PILIHANRAKYAT.ID, Pasuruan-Seorang pria bernama Mukhammad Nasrullah (26), warga Dusun Pucang Pendowo, Desa Sumbersuko, Kecamatan Purwosari, Kabupaten Pasuruan, tewas tertabrak KA Commuter Line Dhoho di rel tanpa perlintasan di Dusun Kampung Baru, Desa Sentul, Kecamatan Purwodadi, Kabupaten Pasuruan, Ahad, 24 Mei 2026.
Korban dilaporkan tengah duduk di tengah rel saat KA Commuter Line Dhoho nomor seri 412A melaju dari arah Malang menuju Surabaya. Tubuh korban terlempar hingga tersangkut di atas jembatan rel Desa Sentul.
Kasi Humas Polres Pasuruan, Iptu Joko Suseno, mengatakan masinis kereta telah membunyikan klakson berkali-kali sebagai peringatan. Warga di sekitar lokasi juga sempat berteriak meminta korban menjauh dari rel.
“Namun, korban tidak merespons peringatan tersebut,” kata Joko.

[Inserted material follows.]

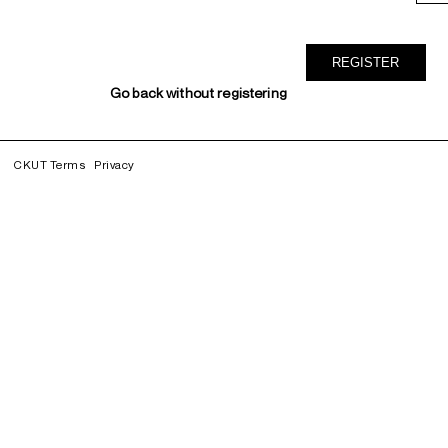
Go back without registering
CKUT Terms
Privacy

Mengetahui ada seseorang di atas rel, masinis sempat melakukan pengereman darurat. Namun jarak yang terlalu dekat membuat kereta tidak dapat berhenti tepat waktu hingga akhirnya menabrak korban. Korban meninggal dunia di lokasi kejadian.
Petugas dari Polsek Purwodadi langsung mendatangi lokasi usai menerima laporan warga. Karena posisi tubuh korban tersangkut di atas jembatan rel, polisi kemudian meminta bantuan tim SAR untuk proses evakuasi.

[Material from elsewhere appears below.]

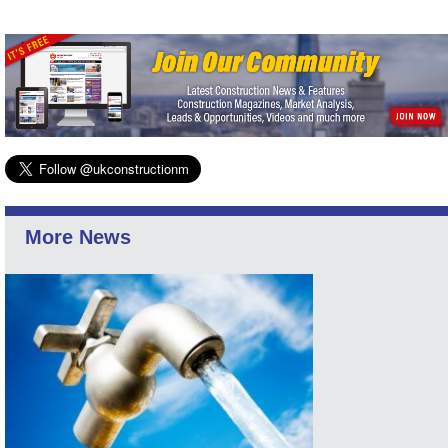
More News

Tim Rescue Kantor SAR Surabaya bersama Unit Siaga SAR Malang diterjunkan ke lokasi. Setelah melakukan briefing dan pembagian tugas, tim SAR gabungan melakukan evakuasi dengan waktu terbatas sebelum kereta berikutnya melintas.

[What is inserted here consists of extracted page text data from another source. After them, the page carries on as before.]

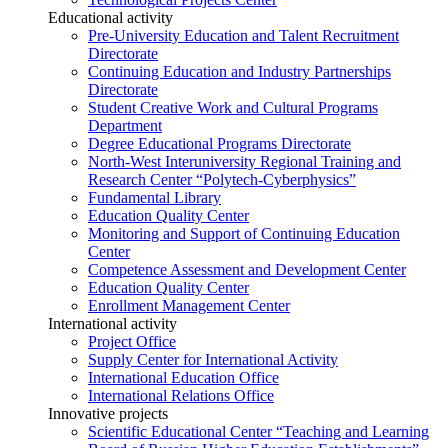
Educational activity
Pre-University Education and Talent Recruitment
Directorate
Continuing Education and Industry Partnerships
Directorate
Student Creative Work and Cultural Programs
Department
Degree Educational Programs Directorate
North-West Interuniversity Regional Training and
Research Center “Polytech-Cyberphysics”
Fundamental Library
Education Quality Center
Monitoring and Support of Continuing Education
Center
Competence Assessment and Development Center
Education Quality Center
Enrollment Management Center
International activity
Project Office
Supply Center for International Activity
International Education Office
International Relations Office
Innovative projects
Scientific Educational Center “Teaching and Learning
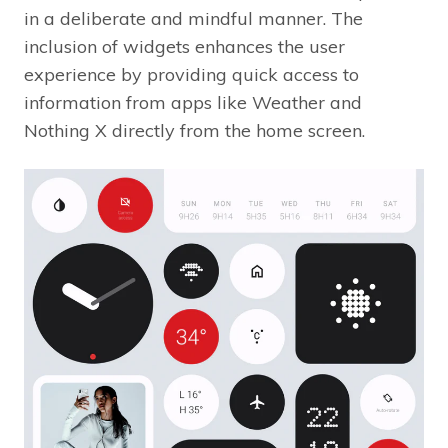
in a deliberate and mindful manner. The
inclusion of widgets enhances the user
experience by providing quick access to
information from apps like Weather and
Nothing X directly from the home screen.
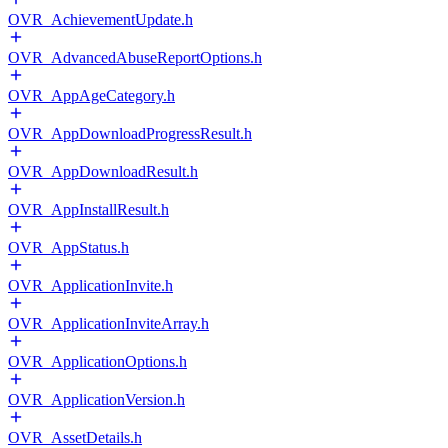
OVR_AchievementUpdate.h
OVR_AdvancedAbuseReportOptions.h
OVR_AppAgeCategory.h
OVR_AppDownloadProgressResult.h
OVR_AppDownloadResult.h
OVR_AppInstallResult.h
OVR_AppStatus.h
OVR_ApplicationInvite.h
OVR_ApplicationInviteArray.h
OVR_ApplicationOptions.h
OVR_ApplicationVersion.h
OVR_AssetDetails.h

Korban akhirnya berhasil dievakuasi sekitar pukul 09.53 WIB menggunakan teknik lowering dalam kondisi meninggal dunia. Jenazah kemudian dibawa ke Puskesmas Purwodadi untuk penanganan lebih lanjut.
Dari lokasi kejadian, petugas mengamankan sejumlah barang milik korban berupa pakaian, telepon genggam, topi, serta sebungkus rokok dan korek api.
“Pihak keluarga menerima kejadian tersebut sebagai musibah dan tidak mempermasalahkan peristiwa itu,” ujar Joko.